Le Brochet et le Chat Ivan Krylov (1768 - 1844)

Cordonnier qui fait la cuisine,
Cuisinier qui fait des souliers,
Ne feront jamais, j'imagine,
Que triste ouvrage et sots métiers.
Chacun veut sortir de sa sphère,
Et nous voyons, en pareil cas,
Que le métier qu'on ne sait pas
Est celui qu'on s'entête a faire.
Tout va mal, et chacun en rit,
Mais c'est en vain qu'on nous conseille :
Pour les avis des gens d’esprit
Les entêtés n'ont point d’oreille.
A faire le métier du chat
Un vaniteux brochet mettait sa fantaisie.
Avait-il pour changer d'état
Quelque motif de jalousie ?
Le peuple des étangs à son goût trop blasé
N'offrait-il désormais qu'un régal peu pris¢?
Je ne sais, car du fait on connut mal la cause,
Bref, un jour, au chat, son voisin,
Le fantasque animal propose
De chasser les souris, au fond d’un magasin.
« Qui fait métier, doit s'y connaitre,
Repart le chat, réfléchis comme il faut ;
Dès le début, mon cher, tu peux rester quinaud :
L’ouvrage, comme on dit, n’obéit qu’à son maître.
— Allons donc ! chasser des souris !
Voyez un peu la belle affaire !
Les perches sont, chez nous, autre gibier, compère,
Et Dieu sait combien j’en ai pris !
— Eh bien, soit, dit le chat ; en chasse, camarade ! »

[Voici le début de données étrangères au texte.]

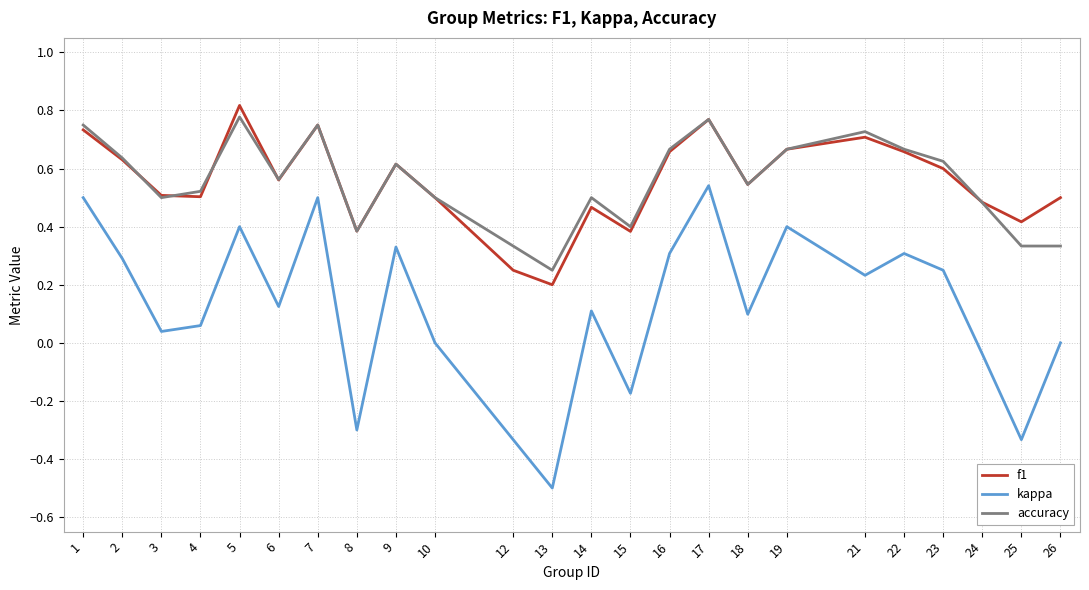

At which category does the chart reach its peak across all series?

5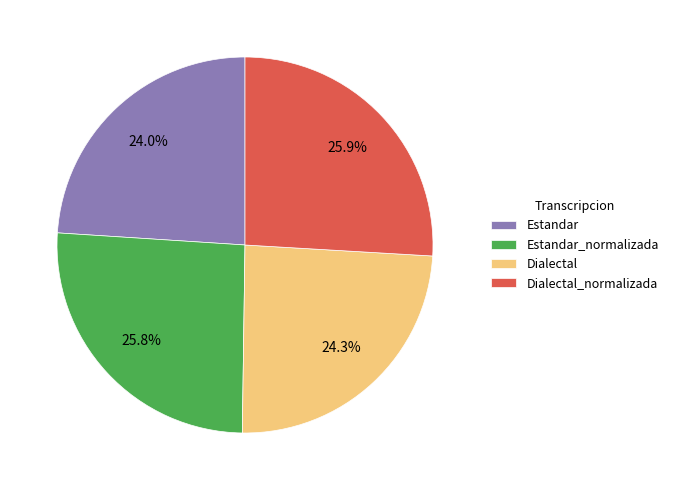

Does Estandar account for over 50% of the chart?

No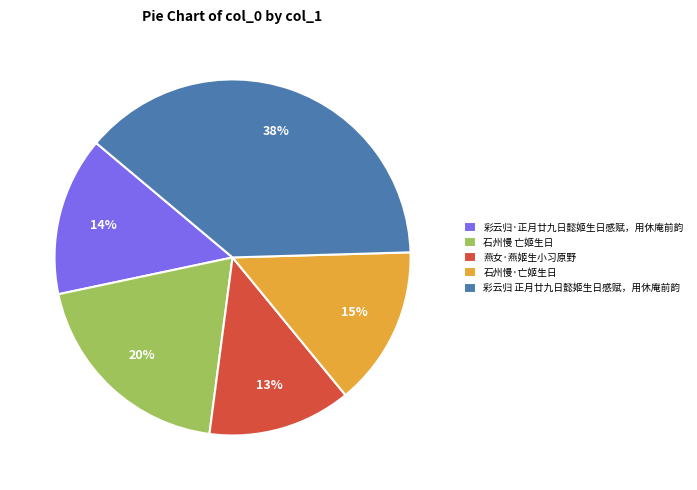

To the nearest percent, what is the combined percentage of 石州慢·亡姬生日 and 彩云归·正月廿九日懿姬生日感赋，用休庵前韵?

29%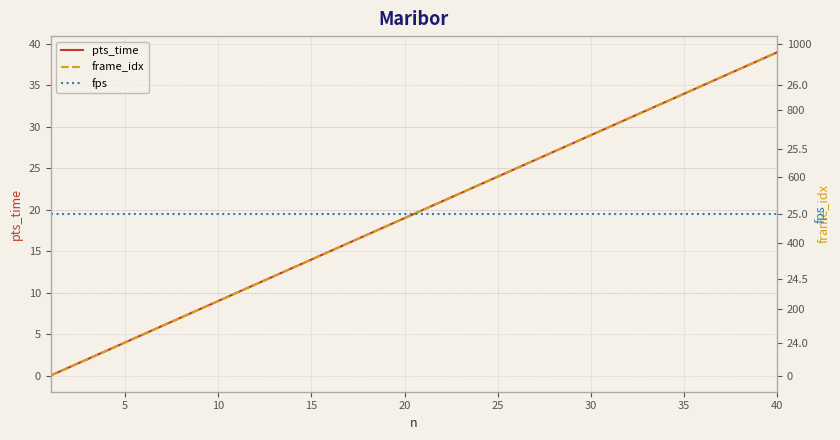

Which series has the largest range (max minus min)?

frame_idx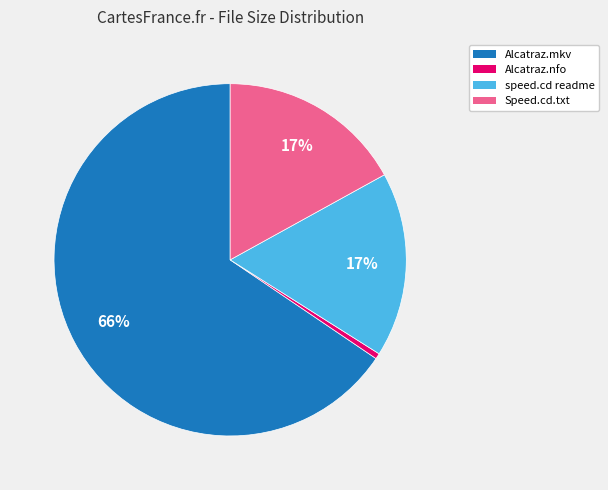

Count the number of slices in the pie.

4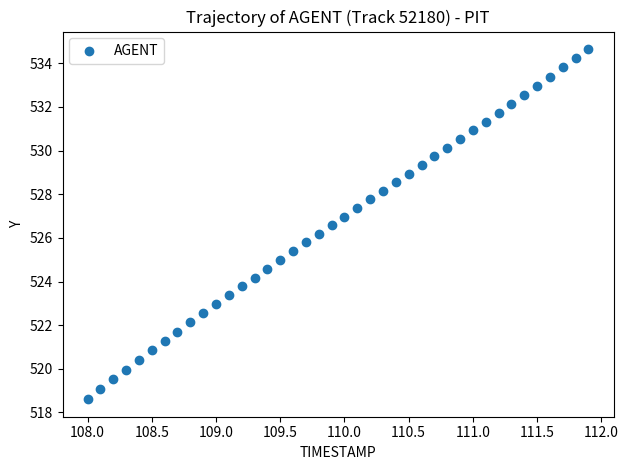

What is the range of X values (max minus min)?

3.9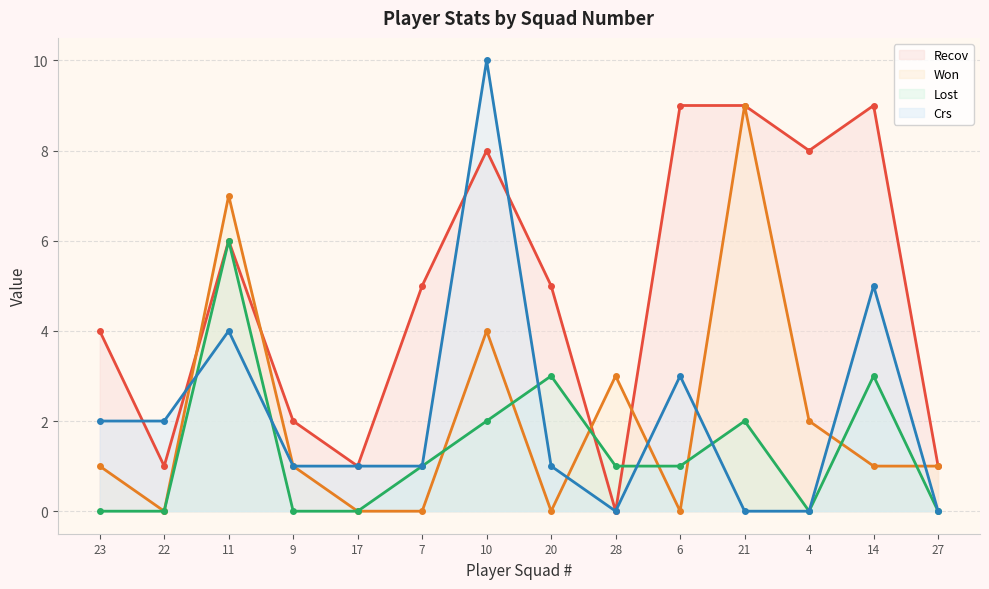

What is the highest value of the Crs series?

10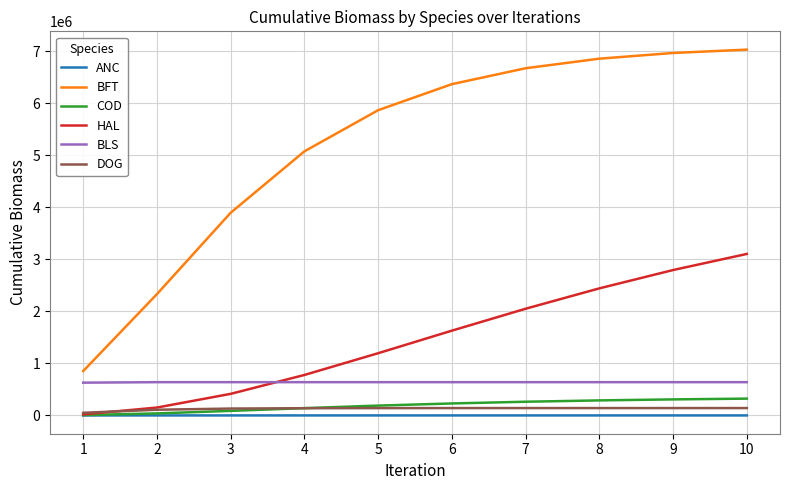

What are all the series names shown in the legend?

ANC, BFT, COD, HAL, BLS, DOG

On part, on est en embuscade.
Le chat s’en donne, et, jusqu’au soir,
Ul croque, il croque. Enfin il revient voir
Si l'imprudent brochet n’a point eu d'algarade.
Quel spectacle ! Son pauvre ami
Est couché sur le sol, râlant, la bouche ouverte ;
Sa queue aux dents des rats est restée à demi !
Voyant que l’entêté va toucher à sa perte,
Le chat vers son étang le traine à moitié mort.
« C’est bien fait ! dira-t-on, il méritait son sort ! »
Mais la leçon du moins pouvait être efficace ;
Sot animal, as-tu compris
Que ce n'est point à des souris
Qu’un brochet doit donner la chasse ?

Livre III, fable 2


Note de l'auteur : Cette fable est, dit-on, une critique dirigée par notre poète contre l'amiral Tchitchagof, qui, se chargeant d'une expédition tout à fait contraire à ses habitudes et à ses connaissances d'homme de mer, arrive de Turquie avec 30 000 hommes pour s‘opposer au passage de la Bérézina, se laissa séparer de son arrière-garde par les troupes de Napoléon et fut enfin complétement battu par lui. On s'explique ainsi l'allusion figurée par le brochet auquel les rats ont coupé la queue.